In my research, I explore the many ways to build large (and not so large) systems with the goal of learning how to combine traditional computing approaches with some non-traditional strategies. I investigate areas in all the above-mentioned topics; some resent published results include the following:

  • How can we use brain waves to control robots? In particular, we explored the utilization of electroencephalography and neural nets to control some small personal robots.
  • How can we protect certain documents from passing electronically from one trusted individual to another potentially untrusted individual? In particular, can we create an n-time use for the receiver of a document while restricting the transmitting of the document electronically to another?
  • How can we use agent-based systems (in a peer-to-peer network) to create large-scale systems for use in supply chain simulations, manufacturing plant simulations and negotiation simulations?
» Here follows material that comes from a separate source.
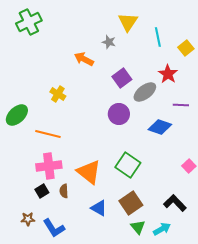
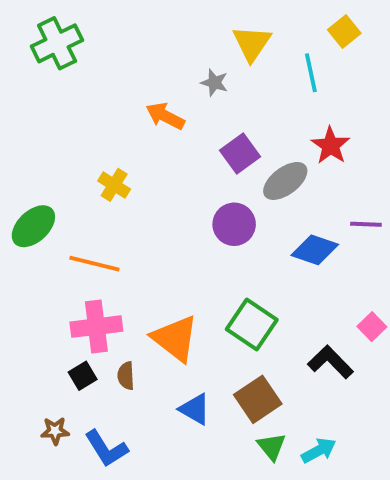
yellow square: (186, 48) -> (344, 31), moved
purple line: (181, 105) -> (366, 224), moved
black L-shape: (175, 203) -> (331, 362), moved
Algebraic Methods for the Study of Logics on Trees
Prof. Howard Straubing

The automaton-logic connection is a basic theme in Computer Science that arises in many different contexts (e.g., hardware verification, XML document processing, to name a couple of the more practical examples). My work in Theory of Computation, at the intersection of mathematical logic (particularly finite model theory), automata theory, and abstract algebra, explores fundamental questions about this connection. I am interested in the following kind of problem: We have some formal language, usually a variant of first-order logic, for expressing properties of strings of symbols, or of labeled trees. How can we tell if a given property is expressible in the language? The property might be 'given' by an expression in a different logical formalism, or by a finite automaton that tests for the property. Ideally we would like an effective and reasonably efficient algorithm for answering the expressibility question.

Beginning in the late 1960's, questions of this sort for strings were fruitfully investigated by algebraic means, and parallelled the development of a rich algebraic theory of the structure of finite semigroups. My current research is devoted to generalizing and applying these methods to investigate logics for trees. Here, even some of the basic questions, such as determining whether a given property is definable in first-order logic, remain unanswered. To address these questions, my research collaborators and I have been investigating properties of a new kind of algebraic structure, called forest algebras, with promising results. This work is supported by a grant from the National Science Foundation.

Earlier work of mine concerned the complexity of small-depth circuits, and I have been particularly intrigued by the power of modular counting gates in such circuits, especially the long-standing and seemingly unapproachable problem of separating the circuit complexity class ACC^0from NC1 which I still sometimes dream of solving.